Freire and Escamilla

November 20th, 2007

Earlier this fall, my colleagues and I attended the Texas Association of Bilingual Educator’s Conference.  TABE is a place that I love to go to.  I hang out with well known and  influential professors and teachers; I hang out with teachers who are influential and not well known. I learn so much from everyone.  I add to my list of books I need to read and add to my bag of tricks for the classroom. I eat.  It is great to go with people from my school so that we can build those congenial ties that are crucial to collegiate ties.

I also present.  This year, thankfully, I presented with one of my best friends and a great teacher.

Presenting at a conference like this is nerve-wracking and I have to ignore that feeling in order to be successful. I present often and I don’t take the experience for granted. This time I was presenting on immigrant parents’ views of reading comprehension and of the TAKS test, which is Texas’ answer to high stakes testing. Rigor, High Stakes Testing and Comprehension make up my very own Axis of Evil. 

For my students and myself, it isn’t so much that the test is unfair or unflattering, although in  many instances it is; it is that it is completely unknown.  Their parents haven’t lived it, their older siblings haven’t lived it and it is a terrifying, do or die test.  The presentation was about how to “bridge the gap” between the experience of everyone involved and the test.  Specifically, we looked at how everyday activities support true reading comprehension regardless of the level of the student.

I always arrive at the conference thinking that someone, at some point before I present, will say something that I can refer to in my opening. I haven’t been disappointed yet. This habit of picking up other people’s words helps to keep me focused in sessions and, I think, honors other presenters as well.  I always give the original speaker credit. 

This time it was Kathy Escamilla referring to Paolo Freire and the Pedagogy of the Oppressed.  She spoke as a keynote the opening morning of the conference and by the end of her talk, it was everything I could do not to jump up and down while shouting “Say it, sista!”.  I have heard her speak before, but each time I find something new to inspire me.

She spoke at length about how decision makers who are nervous because the status quo  is changing (aka oppressors) use language that at first startles those with a different view (aka the oppressed or those who speak on their behalf).  After listening to the language for months or even years, those oppressed individuals adopt the same language and use it for themselves. This is done without any rancor or malice on anyone’s part.  I read Freire in college and have carried his writings with me ever since and the idea of education for social change is what gets me up in the morning.  His books spend chapters explaining how language is used by individuals to wield power, or to strip it from others. 

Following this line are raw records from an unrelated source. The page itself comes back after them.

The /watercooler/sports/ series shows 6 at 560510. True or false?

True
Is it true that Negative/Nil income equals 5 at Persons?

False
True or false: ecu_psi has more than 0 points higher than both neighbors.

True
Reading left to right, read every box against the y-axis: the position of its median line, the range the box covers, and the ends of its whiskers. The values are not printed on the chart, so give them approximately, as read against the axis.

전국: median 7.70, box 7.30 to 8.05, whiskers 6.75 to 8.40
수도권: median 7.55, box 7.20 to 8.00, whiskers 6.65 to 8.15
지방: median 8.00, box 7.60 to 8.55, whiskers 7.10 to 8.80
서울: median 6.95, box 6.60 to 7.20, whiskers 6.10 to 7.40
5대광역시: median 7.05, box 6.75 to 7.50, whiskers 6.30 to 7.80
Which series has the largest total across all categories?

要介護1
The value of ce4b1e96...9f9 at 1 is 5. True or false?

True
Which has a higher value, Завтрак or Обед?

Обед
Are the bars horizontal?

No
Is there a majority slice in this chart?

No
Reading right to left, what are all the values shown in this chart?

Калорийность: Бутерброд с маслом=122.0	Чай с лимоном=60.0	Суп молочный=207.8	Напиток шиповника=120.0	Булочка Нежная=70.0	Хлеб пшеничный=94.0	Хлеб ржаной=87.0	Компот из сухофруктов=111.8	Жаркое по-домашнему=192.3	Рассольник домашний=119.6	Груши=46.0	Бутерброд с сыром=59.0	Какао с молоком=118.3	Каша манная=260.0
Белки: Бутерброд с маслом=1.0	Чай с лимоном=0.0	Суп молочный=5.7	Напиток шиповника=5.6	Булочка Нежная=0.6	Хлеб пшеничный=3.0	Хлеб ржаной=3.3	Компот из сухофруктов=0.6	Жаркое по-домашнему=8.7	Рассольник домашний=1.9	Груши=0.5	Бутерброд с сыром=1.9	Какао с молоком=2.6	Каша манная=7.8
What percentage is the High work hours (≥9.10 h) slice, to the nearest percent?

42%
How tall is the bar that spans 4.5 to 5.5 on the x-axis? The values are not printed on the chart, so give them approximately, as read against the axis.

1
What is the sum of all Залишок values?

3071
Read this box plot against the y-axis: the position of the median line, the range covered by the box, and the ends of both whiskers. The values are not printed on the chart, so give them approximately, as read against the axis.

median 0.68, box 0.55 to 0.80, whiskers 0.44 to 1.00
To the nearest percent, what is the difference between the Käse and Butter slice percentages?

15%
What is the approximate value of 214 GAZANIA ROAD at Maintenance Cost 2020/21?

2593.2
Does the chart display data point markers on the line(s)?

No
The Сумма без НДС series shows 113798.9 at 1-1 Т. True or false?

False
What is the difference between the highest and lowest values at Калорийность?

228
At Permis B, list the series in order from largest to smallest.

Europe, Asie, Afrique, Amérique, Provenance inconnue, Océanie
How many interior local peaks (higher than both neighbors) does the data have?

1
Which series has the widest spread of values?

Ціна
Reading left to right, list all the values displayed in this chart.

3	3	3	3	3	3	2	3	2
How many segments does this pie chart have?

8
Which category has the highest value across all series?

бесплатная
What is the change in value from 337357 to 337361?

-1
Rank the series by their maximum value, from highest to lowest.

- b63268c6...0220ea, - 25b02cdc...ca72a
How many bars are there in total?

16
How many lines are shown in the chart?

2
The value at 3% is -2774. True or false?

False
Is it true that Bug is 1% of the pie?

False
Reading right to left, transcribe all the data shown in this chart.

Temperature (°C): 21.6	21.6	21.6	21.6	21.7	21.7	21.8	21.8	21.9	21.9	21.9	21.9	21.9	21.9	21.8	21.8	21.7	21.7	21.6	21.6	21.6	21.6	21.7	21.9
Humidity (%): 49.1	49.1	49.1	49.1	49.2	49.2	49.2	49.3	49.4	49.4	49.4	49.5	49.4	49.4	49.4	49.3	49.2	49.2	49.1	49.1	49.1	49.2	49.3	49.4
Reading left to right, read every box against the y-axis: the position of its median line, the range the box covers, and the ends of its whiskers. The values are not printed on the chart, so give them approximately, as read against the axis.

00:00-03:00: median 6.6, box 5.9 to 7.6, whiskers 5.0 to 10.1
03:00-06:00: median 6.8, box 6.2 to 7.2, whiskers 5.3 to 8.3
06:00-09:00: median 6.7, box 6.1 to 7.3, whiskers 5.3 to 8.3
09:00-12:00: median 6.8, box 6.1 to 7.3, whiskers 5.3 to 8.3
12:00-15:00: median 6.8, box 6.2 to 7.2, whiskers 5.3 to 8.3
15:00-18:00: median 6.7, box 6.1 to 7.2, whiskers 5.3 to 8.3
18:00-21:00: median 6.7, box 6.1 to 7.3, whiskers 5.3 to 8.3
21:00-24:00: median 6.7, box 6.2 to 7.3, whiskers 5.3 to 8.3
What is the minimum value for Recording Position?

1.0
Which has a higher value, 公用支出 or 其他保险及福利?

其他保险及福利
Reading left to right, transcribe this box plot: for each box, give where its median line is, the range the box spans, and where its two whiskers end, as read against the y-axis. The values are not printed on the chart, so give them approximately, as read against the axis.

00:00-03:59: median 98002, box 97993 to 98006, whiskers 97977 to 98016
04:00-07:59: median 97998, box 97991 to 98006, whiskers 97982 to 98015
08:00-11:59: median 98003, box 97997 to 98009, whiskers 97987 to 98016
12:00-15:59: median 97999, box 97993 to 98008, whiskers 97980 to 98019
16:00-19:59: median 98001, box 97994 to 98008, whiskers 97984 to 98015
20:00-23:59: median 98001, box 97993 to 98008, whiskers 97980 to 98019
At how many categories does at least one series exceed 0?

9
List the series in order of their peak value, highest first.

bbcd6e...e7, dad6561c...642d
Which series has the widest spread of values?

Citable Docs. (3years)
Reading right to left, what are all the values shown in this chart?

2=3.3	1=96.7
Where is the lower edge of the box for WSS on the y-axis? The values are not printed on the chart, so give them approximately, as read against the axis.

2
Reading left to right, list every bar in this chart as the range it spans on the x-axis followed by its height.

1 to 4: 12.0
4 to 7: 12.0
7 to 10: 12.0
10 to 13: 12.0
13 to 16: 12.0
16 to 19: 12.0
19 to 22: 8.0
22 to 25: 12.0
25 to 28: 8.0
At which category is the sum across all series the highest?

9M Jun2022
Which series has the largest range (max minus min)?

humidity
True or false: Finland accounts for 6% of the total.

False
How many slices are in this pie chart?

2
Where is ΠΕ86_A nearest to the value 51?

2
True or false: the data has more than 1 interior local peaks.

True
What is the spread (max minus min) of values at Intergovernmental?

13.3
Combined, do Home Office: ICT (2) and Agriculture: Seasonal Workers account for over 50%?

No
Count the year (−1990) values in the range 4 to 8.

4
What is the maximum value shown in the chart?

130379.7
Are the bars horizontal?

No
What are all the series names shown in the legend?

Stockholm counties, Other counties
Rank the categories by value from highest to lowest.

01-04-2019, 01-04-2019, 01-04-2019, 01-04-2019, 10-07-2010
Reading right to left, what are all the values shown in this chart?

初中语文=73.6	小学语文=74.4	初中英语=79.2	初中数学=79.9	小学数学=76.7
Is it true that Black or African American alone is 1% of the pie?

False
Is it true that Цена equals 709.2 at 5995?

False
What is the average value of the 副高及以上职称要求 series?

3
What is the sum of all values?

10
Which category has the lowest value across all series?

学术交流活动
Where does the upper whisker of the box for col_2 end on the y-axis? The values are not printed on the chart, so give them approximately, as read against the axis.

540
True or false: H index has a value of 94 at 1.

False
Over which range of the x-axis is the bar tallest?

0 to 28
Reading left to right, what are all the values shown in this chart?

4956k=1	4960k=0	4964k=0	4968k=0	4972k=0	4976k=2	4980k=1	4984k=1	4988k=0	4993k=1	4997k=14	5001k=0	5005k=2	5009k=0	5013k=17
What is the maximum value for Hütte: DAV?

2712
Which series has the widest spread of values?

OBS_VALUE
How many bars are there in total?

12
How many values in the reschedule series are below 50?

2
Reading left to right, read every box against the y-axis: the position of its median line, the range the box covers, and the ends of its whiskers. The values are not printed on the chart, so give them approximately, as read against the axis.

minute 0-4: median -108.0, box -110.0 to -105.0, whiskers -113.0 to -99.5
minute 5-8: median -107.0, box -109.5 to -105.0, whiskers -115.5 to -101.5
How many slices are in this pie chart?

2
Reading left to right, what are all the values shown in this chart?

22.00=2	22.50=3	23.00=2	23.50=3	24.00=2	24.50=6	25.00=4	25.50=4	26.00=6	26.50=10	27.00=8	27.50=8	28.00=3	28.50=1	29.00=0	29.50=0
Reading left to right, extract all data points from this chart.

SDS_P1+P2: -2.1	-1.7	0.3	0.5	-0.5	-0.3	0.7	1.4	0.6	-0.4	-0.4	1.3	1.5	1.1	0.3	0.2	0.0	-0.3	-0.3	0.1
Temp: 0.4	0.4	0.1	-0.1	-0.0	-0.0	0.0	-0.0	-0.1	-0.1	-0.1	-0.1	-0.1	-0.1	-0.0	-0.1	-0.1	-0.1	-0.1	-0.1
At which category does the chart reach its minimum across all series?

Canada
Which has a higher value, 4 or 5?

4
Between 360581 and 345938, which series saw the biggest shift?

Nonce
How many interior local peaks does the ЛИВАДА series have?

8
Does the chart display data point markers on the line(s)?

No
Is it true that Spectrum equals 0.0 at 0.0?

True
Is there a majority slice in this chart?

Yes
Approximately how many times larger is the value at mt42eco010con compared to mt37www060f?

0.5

The phrase that Kathy used over and over again that has stuck with me over a month later was, “Good teaching is good teaching.”  It is such a benign phrase.  The implication is that if you are teaching well, everyone in your class should be learning and if they aren’t, it isn’t because of your teaching methods.  Unfortunately, many teachers and principals who use the phrase haven’t looked at their teaching methods critically in several years.  It worries me that as the jargon around Best Practices and Rigor weaves an even stronger net cookie cutter methods will continue to be used under those guises.

How often have I used that phrase myself, always in an attempt to persuade someone to change the way that they are approaching a “problem child”.  Looking back on it, it seems apologetic.  I wonder if it was or if it only seems that way after having heard her speak.  The conversation usually started with an appeal from the other teacher and I would dutifully create a laundry list of suggestions, only to be speared with a scathing look or the phrase, “What am I supposed to do with the other students while this one receives special treatment?”  To which I would reply, “Good teaching is good teaching and it can only benefit the other students in your room.”  As if doing it for the benefit of one child wasn’t enough.

I did incorporate that phrase into my opening and borrowed another from Susan Ohanian, “One size does not fit all.”  We have to teach the kids the way that they learn, and that sometimes means that good teaching is good teaching, even if it is a phrase borrowed from the oppressors.